Tuesday, 10 July 2018
. . . and we came home cooked to a turn . . .
As you can see, these are the temperatures we were working in at the weekend - and it got hotter still, as at this point our neighbouring stall-holder put the barometer under the table,for fear the thermometer would explode! For two pins, after suffering from the heat and humidity on the Saturday, I would have packed and gone home, but when you have invested a good chunk of money to pay for the stand at a 2-day Fair, you are inclined to think you will keep trying. As it turned out, we took just £60 on the Sunday and so might just as well have thrown in the towel the previous day . . . Who wants to linger in a giant greenhouse when the temperatures are so high? Every stall selling a fan or two sold them, and people were walking round visibly perspiring (you should have seen us lot behind the stalls, even with fans going full blast we were wilting.)
The lovely setting was absolutely lost on me this time. I just wanted to be Somewhere Else! So did a lot of people and numbers were well down. It didn't help that the England match was playing on Saturday afternoon and it was empty after 2 p.m.
Sorry, a slightly steamed-up lens photo of part of my stand display. Studio pottery, including that gorgeous 1969 Royal Copenhagen bowl. That cost £21 back then!! In front of it is a French flail.
The African masks began to be affected by being in full sun, so we had to keep moving them to the shade, and then beneath the table, and we took them home Saturday night. The two lamps to the left are small vintage Lucas lamp (quite desirable we have been told), and a lovely French "onion" ship's lamp, used port side on a ship. The two American bar chairs to the right have swivel seats and are so comfy to sit on. Nobody was even looking at furniture though, and we should have taken it all home Satuarday night . . .

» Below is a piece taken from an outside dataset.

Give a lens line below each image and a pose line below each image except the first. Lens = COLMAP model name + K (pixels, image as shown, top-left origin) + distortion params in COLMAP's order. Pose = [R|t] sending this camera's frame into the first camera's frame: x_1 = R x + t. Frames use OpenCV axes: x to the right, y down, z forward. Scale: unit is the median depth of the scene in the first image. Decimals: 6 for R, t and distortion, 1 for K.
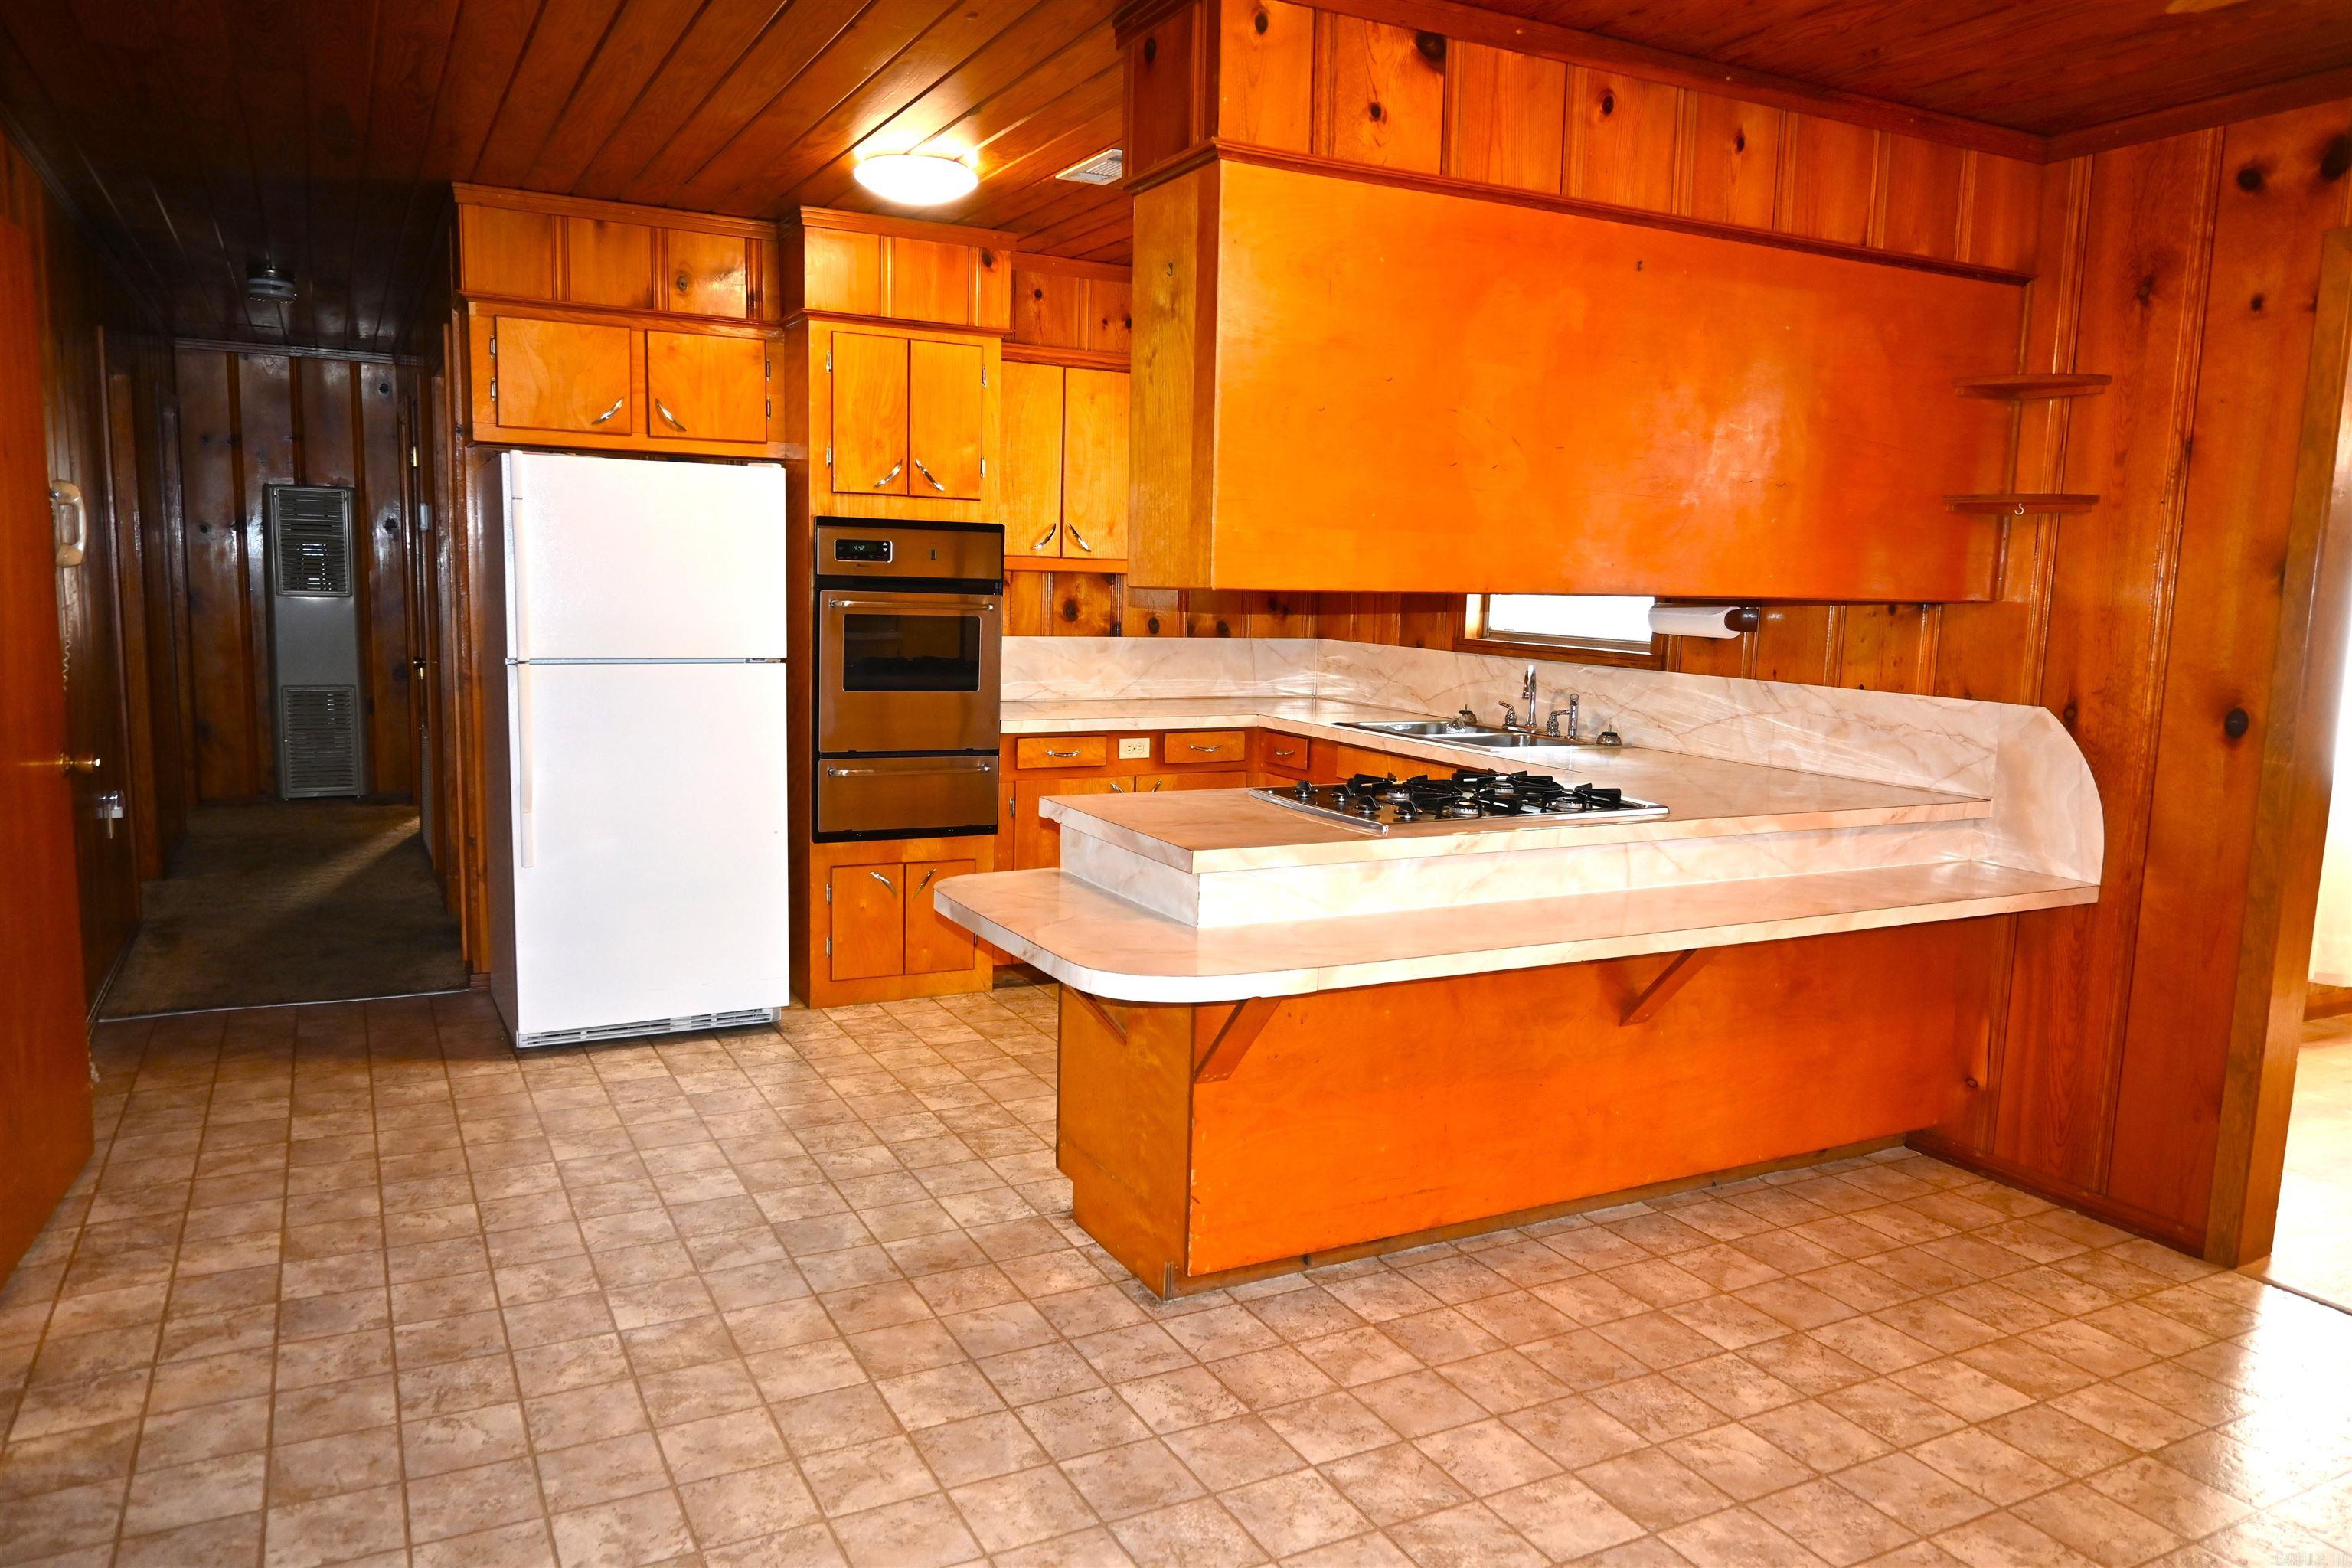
lens RADIAL K [[1603.0, 0, 1161.8], [0, 1603.0, 753.1], [0, 0, 1]] dist [-0.008322, 0.004494]
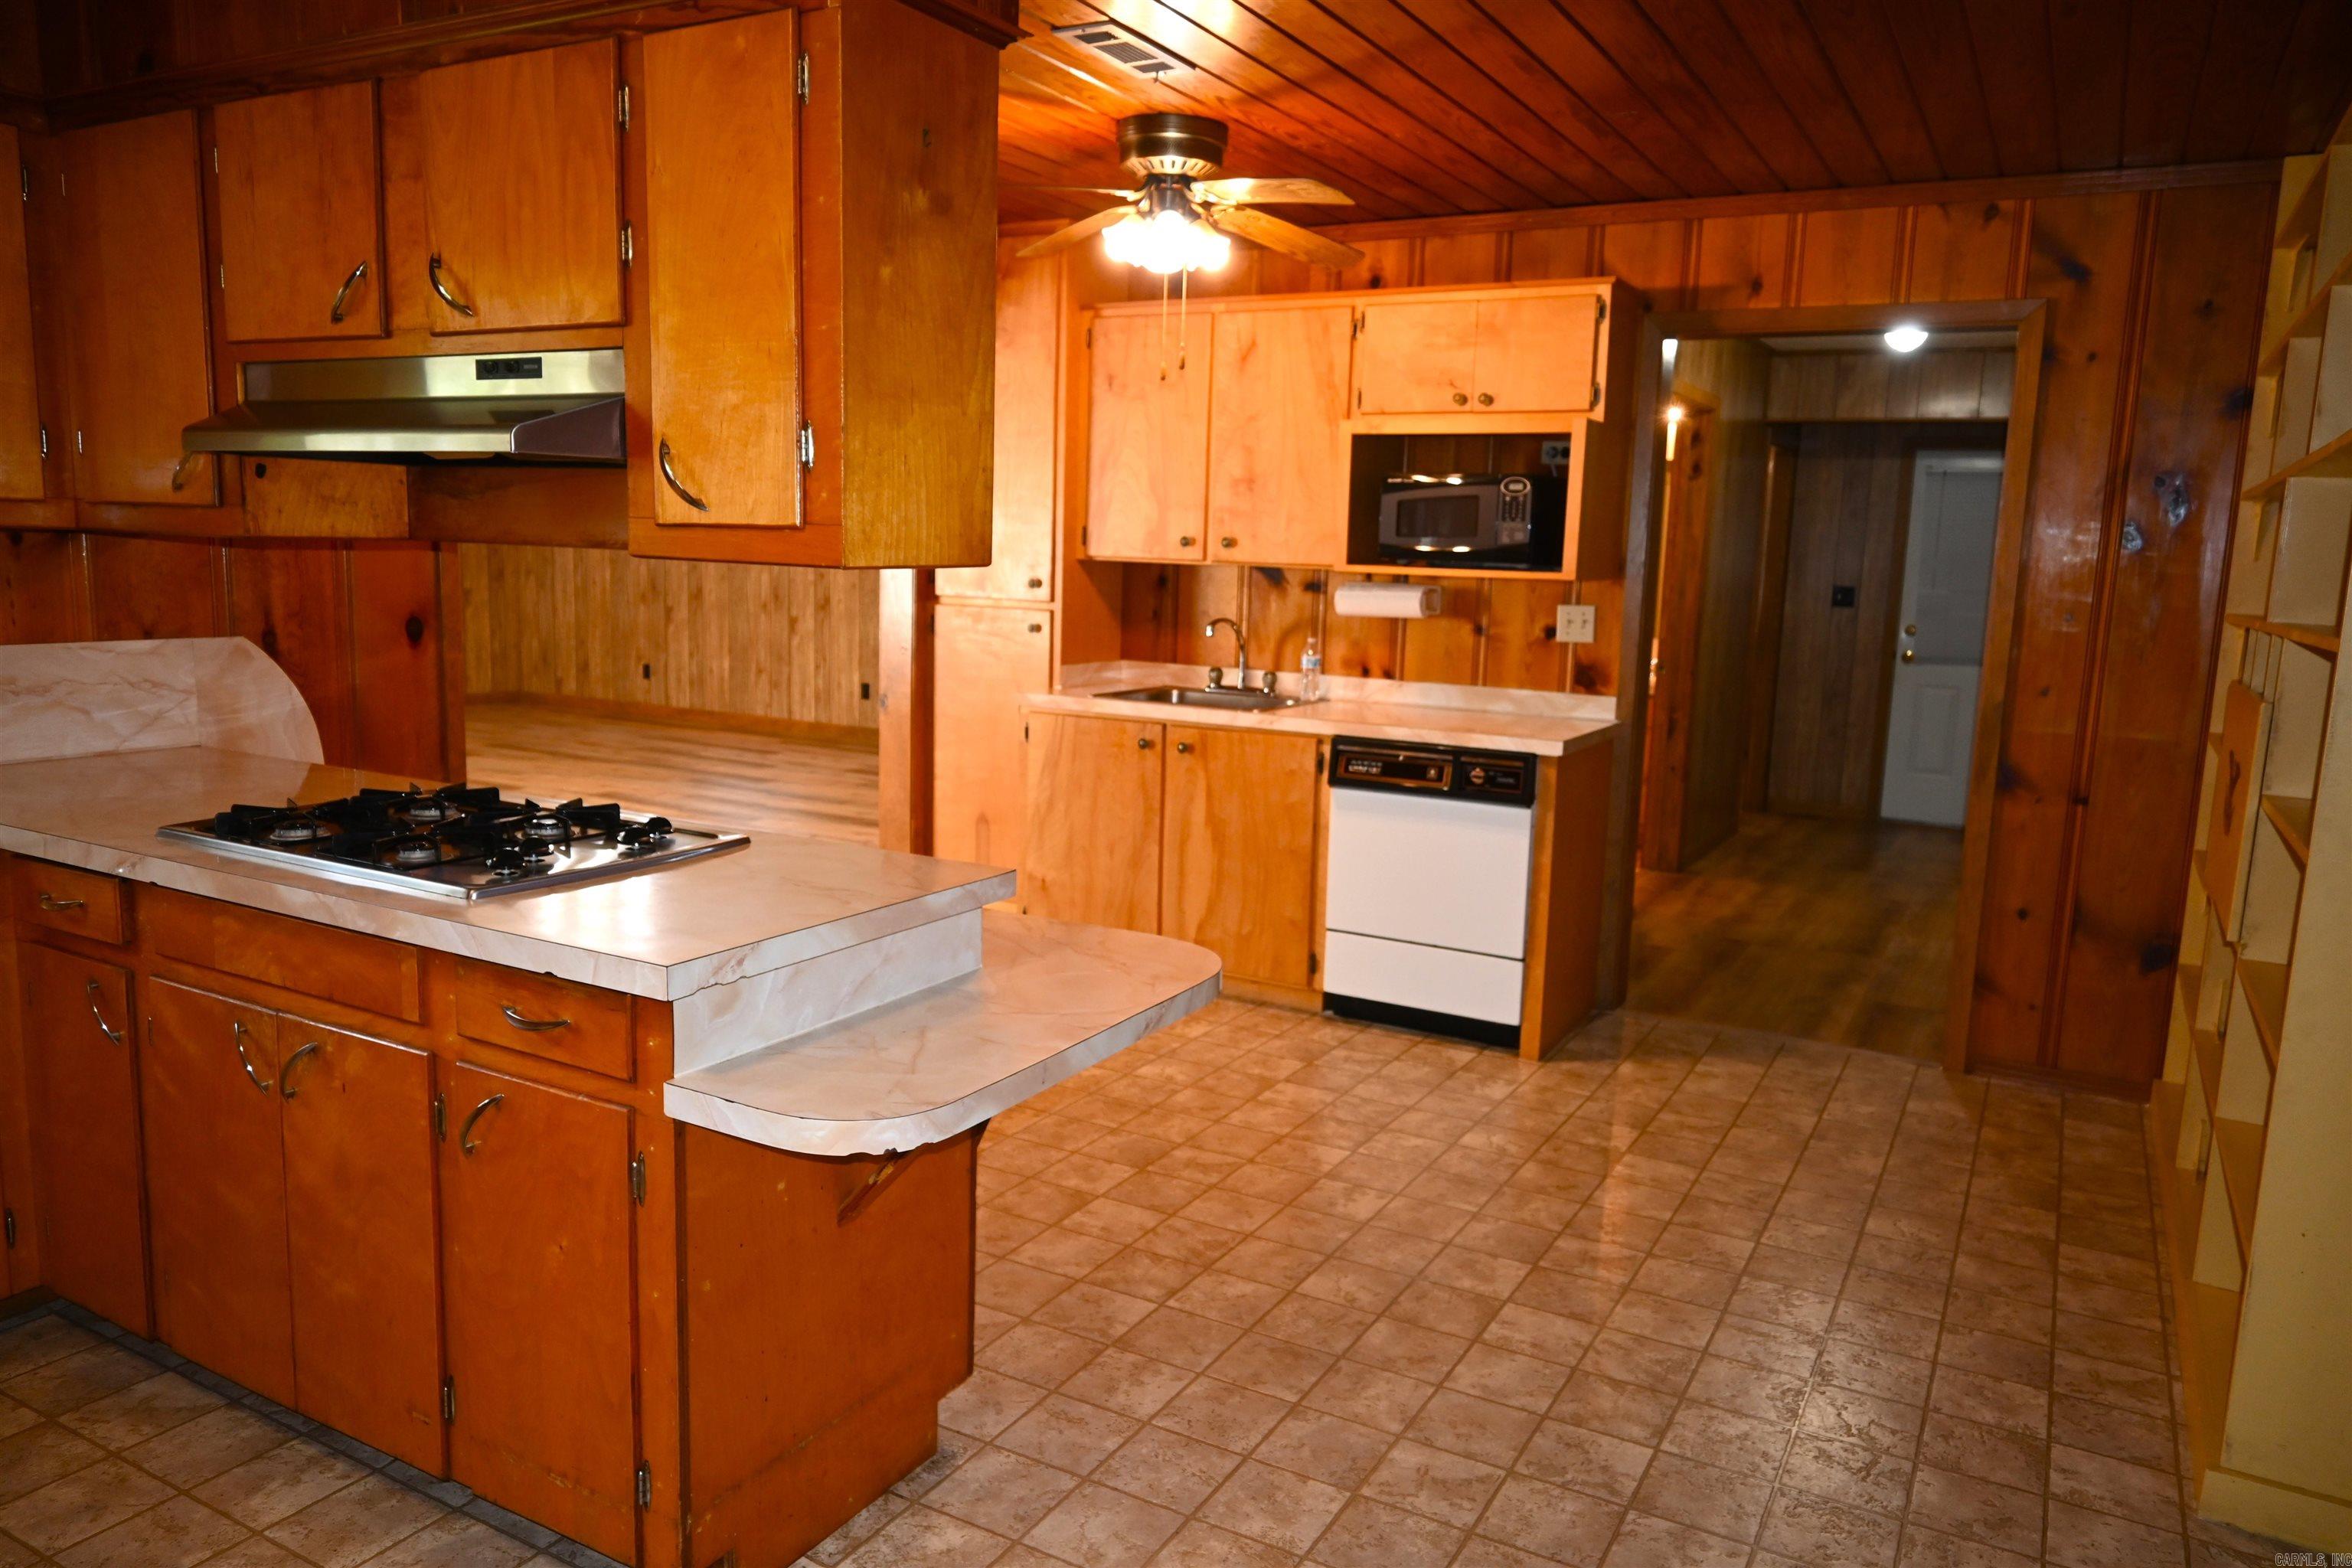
lens RADIAL K [[1603.0, 0, 1159.8], [0, 1603.0, 779.6], [0, 0, 1]] dist [-0.008322, 0.004494]
pose [[-0.543088, -0.170248, 0.822236, -0.820402], [0.049033, 0.971129, 0.233463, -0.211183], [-0.838243, 0.167108, -0.519060, 1.558294]]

I like the unusual and I love history, especially social and domestic. The beautiful Bushel measure (imperial, dated 1861) is a recent auction find, and the amazing and possibly unique Viking-style kettle cooking pot is a design not changed from Viking times and still used around 1700, which this one dates from.
This lovely old travelling box would have been in use when Jane Austen was walking the streets of Bath. The name on it is "Mifs Halliday" - a family from Gloucestershire, who originally came down from Dumfries-shire when Walter Hallyday became Master of the Revels to King Edward IV (in 1461). The family settled in Rodborough parish, where they obviously still are.
A blurry close-up of the beautiful portrait of an Arabian horse, dated 1913. If it doesn't sell, I am happy to keep it!
Right, there are more photos from the weekend which I will put up later. I am glad to report it is a tad cooler today, and my breathing is starting to settle down again - it was bad in that heat and humidity and I spent as much time as I could on Sunday sat outside with my book, whilst Keith manned the stand (he doesn't mind heat!)